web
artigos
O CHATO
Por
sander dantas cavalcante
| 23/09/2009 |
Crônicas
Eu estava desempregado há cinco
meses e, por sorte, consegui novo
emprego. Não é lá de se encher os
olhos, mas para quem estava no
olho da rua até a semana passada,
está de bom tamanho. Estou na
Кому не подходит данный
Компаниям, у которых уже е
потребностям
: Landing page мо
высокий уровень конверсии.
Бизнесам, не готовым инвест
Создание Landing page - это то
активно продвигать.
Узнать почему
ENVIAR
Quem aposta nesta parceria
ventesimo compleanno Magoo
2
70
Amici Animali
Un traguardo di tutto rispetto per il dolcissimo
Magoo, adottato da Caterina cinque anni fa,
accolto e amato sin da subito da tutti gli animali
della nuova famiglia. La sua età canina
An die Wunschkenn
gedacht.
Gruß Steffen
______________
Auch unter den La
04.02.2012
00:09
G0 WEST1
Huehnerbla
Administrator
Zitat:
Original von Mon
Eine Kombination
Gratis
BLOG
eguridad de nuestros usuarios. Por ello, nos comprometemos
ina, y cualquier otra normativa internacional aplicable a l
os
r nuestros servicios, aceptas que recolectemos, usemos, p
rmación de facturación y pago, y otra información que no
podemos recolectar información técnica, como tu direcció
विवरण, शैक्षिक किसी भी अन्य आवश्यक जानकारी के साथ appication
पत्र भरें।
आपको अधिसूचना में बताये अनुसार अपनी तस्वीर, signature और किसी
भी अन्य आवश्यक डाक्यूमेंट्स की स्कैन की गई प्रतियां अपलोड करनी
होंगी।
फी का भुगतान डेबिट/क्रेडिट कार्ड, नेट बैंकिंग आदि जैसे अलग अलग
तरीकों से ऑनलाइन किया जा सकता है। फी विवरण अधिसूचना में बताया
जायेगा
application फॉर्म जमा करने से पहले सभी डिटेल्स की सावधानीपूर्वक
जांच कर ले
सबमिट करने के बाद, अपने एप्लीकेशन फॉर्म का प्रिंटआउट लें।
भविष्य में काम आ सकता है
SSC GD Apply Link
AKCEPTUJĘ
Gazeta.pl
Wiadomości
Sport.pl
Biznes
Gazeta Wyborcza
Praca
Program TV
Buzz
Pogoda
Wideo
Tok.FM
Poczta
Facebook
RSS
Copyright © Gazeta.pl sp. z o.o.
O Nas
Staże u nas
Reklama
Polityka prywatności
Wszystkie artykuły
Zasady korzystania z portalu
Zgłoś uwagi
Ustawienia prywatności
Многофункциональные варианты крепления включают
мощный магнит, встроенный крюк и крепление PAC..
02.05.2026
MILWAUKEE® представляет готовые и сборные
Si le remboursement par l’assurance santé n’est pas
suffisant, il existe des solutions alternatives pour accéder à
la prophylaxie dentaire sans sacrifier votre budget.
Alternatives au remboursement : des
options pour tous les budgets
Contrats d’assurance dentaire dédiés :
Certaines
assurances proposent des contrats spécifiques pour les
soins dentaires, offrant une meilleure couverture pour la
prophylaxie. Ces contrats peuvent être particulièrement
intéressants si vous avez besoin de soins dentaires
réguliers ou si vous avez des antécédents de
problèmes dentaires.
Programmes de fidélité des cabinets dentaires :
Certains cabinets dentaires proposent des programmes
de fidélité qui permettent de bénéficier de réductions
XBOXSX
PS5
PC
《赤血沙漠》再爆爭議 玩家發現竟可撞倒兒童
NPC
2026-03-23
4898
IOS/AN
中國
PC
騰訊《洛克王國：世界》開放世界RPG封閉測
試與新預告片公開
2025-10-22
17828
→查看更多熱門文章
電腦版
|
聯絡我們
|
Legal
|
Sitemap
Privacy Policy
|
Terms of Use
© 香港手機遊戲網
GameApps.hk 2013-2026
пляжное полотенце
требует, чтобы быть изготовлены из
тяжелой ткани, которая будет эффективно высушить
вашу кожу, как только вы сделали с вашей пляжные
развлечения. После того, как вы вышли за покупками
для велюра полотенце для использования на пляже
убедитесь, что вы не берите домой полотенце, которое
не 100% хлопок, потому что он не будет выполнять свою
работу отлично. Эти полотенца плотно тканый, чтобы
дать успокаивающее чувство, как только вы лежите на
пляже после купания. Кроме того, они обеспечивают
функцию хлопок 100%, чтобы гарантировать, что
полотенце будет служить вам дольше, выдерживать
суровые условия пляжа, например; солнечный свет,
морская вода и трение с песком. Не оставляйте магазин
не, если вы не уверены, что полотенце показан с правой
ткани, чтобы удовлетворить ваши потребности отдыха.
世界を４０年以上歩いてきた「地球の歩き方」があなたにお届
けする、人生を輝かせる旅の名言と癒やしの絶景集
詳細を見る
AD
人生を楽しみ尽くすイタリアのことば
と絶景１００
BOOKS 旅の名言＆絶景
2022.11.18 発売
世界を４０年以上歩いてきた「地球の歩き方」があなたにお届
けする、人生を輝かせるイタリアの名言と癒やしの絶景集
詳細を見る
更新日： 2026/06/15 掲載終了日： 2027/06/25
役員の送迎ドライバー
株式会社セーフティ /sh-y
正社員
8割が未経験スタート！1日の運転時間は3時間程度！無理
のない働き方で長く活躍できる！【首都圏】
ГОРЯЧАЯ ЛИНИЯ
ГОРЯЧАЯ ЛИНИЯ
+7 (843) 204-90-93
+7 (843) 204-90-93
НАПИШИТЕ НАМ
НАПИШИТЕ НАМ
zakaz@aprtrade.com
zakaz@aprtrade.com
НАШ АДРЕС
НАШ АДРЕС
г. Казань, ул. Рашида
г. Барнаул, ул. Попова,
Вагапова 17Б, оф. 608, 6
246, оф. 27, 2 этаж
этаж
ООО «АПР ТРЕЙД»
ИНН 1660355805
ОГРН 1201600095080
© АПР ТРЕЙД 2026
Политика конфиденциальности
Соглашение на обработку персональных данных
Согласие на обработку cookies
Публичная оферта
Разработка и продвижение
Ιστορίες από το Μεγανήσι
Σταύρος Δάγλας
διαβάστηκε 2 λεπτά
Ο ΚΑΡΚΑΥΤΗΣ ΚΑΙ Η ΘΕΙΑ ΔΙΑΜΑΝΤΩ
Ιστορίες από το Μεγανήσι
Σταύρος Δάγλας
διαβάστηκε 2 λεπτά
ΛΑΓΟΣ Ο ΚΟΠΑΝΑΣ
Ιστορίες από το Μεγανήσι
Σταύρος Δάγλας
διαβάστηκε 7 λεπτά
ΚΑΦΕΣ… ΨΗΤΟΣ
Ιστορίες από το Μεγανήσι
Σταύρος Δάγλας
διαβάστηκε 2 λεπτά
——————
Retype all of the records so that every line matches the original exactly.

### Written reply
web
artigos
O CHATO
Por
sander dantas cavalcante
| 23/09/2009 |
Crônicas
Eu estava desempregado há cinco
meses e, por sorte, consegui novo
emprego. Não é lá de se encher os
olhos, mas para quem estava no
olho da rua até a semana passada,
está de bom tamanho. Estou na
Кому не подходит данный
Компаниям, у которых уже е
потребностям
: Landing page мо
высокий уровень конверсии.
Бизнесам, не готовым инвест
Создание Landing page - это то
активно продвигать.
Узнать почему
ENVIAR
Quem aposta nesta parceria
ventesimo compleanno Magoo
2
70
Amici Animali
Un traguardo di tutto rispetto per il dolcissimo
Magoo, adottato da Caterina cinque anni fa,
accolto e amato sin da subito da tutti gli animali
della nuova famiglia. La sua età canina
An die Wunschkenn
gedacht.
Gruß Steffen
______________
Auch unter den La
04.02.2012
00:09
G0 WEST1
Huehnerbla
Administrator
Zitat:
Original von Mon
Eine Kombination
Gratis
BLOG
eguridad de nuestros usuarios. Por ello, nos comprometemos
ina, y cualquier otra normativa internacional aplicable a l
os
r nuestros servicios, aceptas que recolectemos, usemos, p
rmación de facturación y pago, y otra información que no
podemos recolectar información técnica, como tu direcció
विवरण, शैक्षिक किसी भी अन्य आवश्यक जानकारी के साथ appication
पत्र भरें।
आपको अधिसूचना में बताये अनुसार अपनी तस्वीर, signature और किसी
भी अन्य आवश्यक डाक्यूमेंट्स की स्कैन की गई प्रतियां अपलोड करनी
होंगी।
फी का भुगतान डेबिट/क्रेडिट कार्ड, नेट बैंकिंग आदि जैसे अलग अलग
तरीकों से ऑनलाइन किया जा सकता है। फी विवरण अधिसूचना में बताया
जायेगा
application फॉर्म जमा करने से पहले सभी डिटेल्स की सावधानीपूर्वक
जांच कर ले
सबमिट करने के बाद, अपने एप्लीकेशन फॉर्म का प्रिंटआउट लें।
भविष्य में काम आ सकता है
SSC GD Apply Link
AKCEPTUJĘ
Gazeta.pl
Wiadomości
Sport.pl
Biznes
Gazeta Wyborcza
Praca
Program TV
Buzz
Pogoda
Wideo
Tok.FM
Poczta
Facebook
RSS
Copyright © Gazeta.pl sp. z o.o.
O Nas
Staże u nas
Reklama
Polityka prywatności
Wszystkie artykuły
Zasady korzystania z portalu
Zgłoś uwagi
Ustawienia prywatności
Многофункциональные варианты крепления включают
мощный магнит, встроенный крюк и крепление PAC..
02.05.2026
MILWAUKEE® представляет готовые и сборные
Si le remboursement par l’assurance santé n’est pas
suffisant, il existe des solutions alternatives pour accéder à
la prophylaxie dentaire sans sacrifier votre budget.
Alternatives au remboursement : des
options pour tous les budgets
Contrats d’assurance dentaire dédiés :
Certaines
assurances proposent des contrats spécifiques pour les
soins dentaires, offrant une meilleure couverture pour la
prophylaxie. Ces contrats peuvent être particulièrement
intéressants si vous avez besoin de soins dentaires
réguliers ou si vous avez des antécédents de
problèmes dentaires.
Programmes de fidélité des cabinets dentaires :
Certains cabinets dentaires proposent des programmes
de fidélité qui permettent de bénéficier de réductions
XBOXSX
PS5
PC
《赤血沙漠》再爆爭議 玩家發現竟可撞倒兒童
NPC
2026-03-23
4898
IOS/AN
中國
PC
騰訊《洛克王國：世界》開放世界RPG封閉測
試與新預告片公開
2025-10-22
17828
→查看更多熱門文章
電腦版
|
聯絡我們
|
Legal
|
Sitemap
Privacy Policy
|
Terms of Use
© 香港手機遊戲網
GameApps.hk 2013-2026
пляжное полотенце
требует, чтобы быть изготовлены из
тяжелой ткани, которая будет эффективно высушить
вашу кожу, как только вы сделали с вашей пляжные
развлечения. После того, как вы вышли за покупками
для велюра полотенце для использования на пляже
убедитесь, что вы не берите домой полотенце, которое
не 100% хлопок, потому что он не будет выполнять свою
работу отлично. Эти полотенца плотно тканый, чтобы
дать успокаивающее чувство, как только вы лежите на
пляже после купания. Кроме того, они обеспечивают
функцию хлопок 100%, чтобы гарантировать, что
полотенце будет служить вам дольше, выдерживать
суровые условия пляжа, например; солнечный свет,
морская вода и трение с песком. Не оставляйте магазин
не, если вы не уверены, что полотенце показан с правой
ткани, чтобы удовлетворить ваши потребности отдыха.
世界を４０年以上歩いてきた「地球の歩き方」があなたにお届
けする、人生を輝かせる旅の名言と癒やしの絶景集
詳細を見る
AD
人生を楽しみ尽くすイタリアのことば
と絶景１００
BOOKS 旅の名言＆絶景
2022.11.18 発売
世界を４０年以上歩いてきた「地球の歩き方」があなたにお届
けする、人生を輝かせるイタリアの名言と癒やしの絶景集
詳細を見る
更新日： 2026/06/15 掲載終了日： 2027/06/25
役員の送迎ドライバー
株式会社セーフティ /sh-y
正社員
8割が未経験スタート！1日の運転時間は3時間程度！無理
のない働き方で長く活躍できる！【首都圏】
ГОРЯЧАЯ ЛИНИЯ
ГОРЯЧАЯ ЛИНИЯ
+7 (843) 204-90-93
+7 (843) 204-90-93
НАПИШИТЕ НАМ
НАПИШИТЕ НАМ
zakaz@aprtrade.com
zakaz@aprtrade.com
НАШ АДРЕС
НАШ АДРЕС
г. Казань, ул. Рашида
г. Барнаул, ул. Попова,
Вагапова 17Б, оф. 608, 6
246, оф. 27, 2 этаж
этаж
ООО «АПР ТРЕЙД»
ИНН 1660355805
ОГРН 1201600095080
© АПР ТРЕЙД 2026
Политика конфиденциальности
Соглашение на обработку персональных данных
Согласие на обработку cookies
Публичная оферта
Разработка и продвижение
Ιστορίες από το Μεγανήσι
Σταύρος Δάγλας
διαβάστηκε 2 λεπτά
Ο ΚΑΡΚΑΥΤΗΣ ΚΑΙ Η ΘΕΙΑ ΔΙΑΜΑΝΤΩ
Ιστορίες από το Μεγανήσι
Σταύρος Δάγλας
διαβάστηκε 2 λεπτά
ΛΑΓΟΣ Ο ΚΟΠΑΝΑΣ
Ιστορίες από το Μεγανήσι
Σταύρος Δάγλας
διαβάστηκε 7 λεπτά
ΚΑΦΕΣ… ΨΗΤΟΣ
Ιστορίες από το Μεγανήσι
Σταύρος Δάγλας
διαβάστηκε 2 λεπτά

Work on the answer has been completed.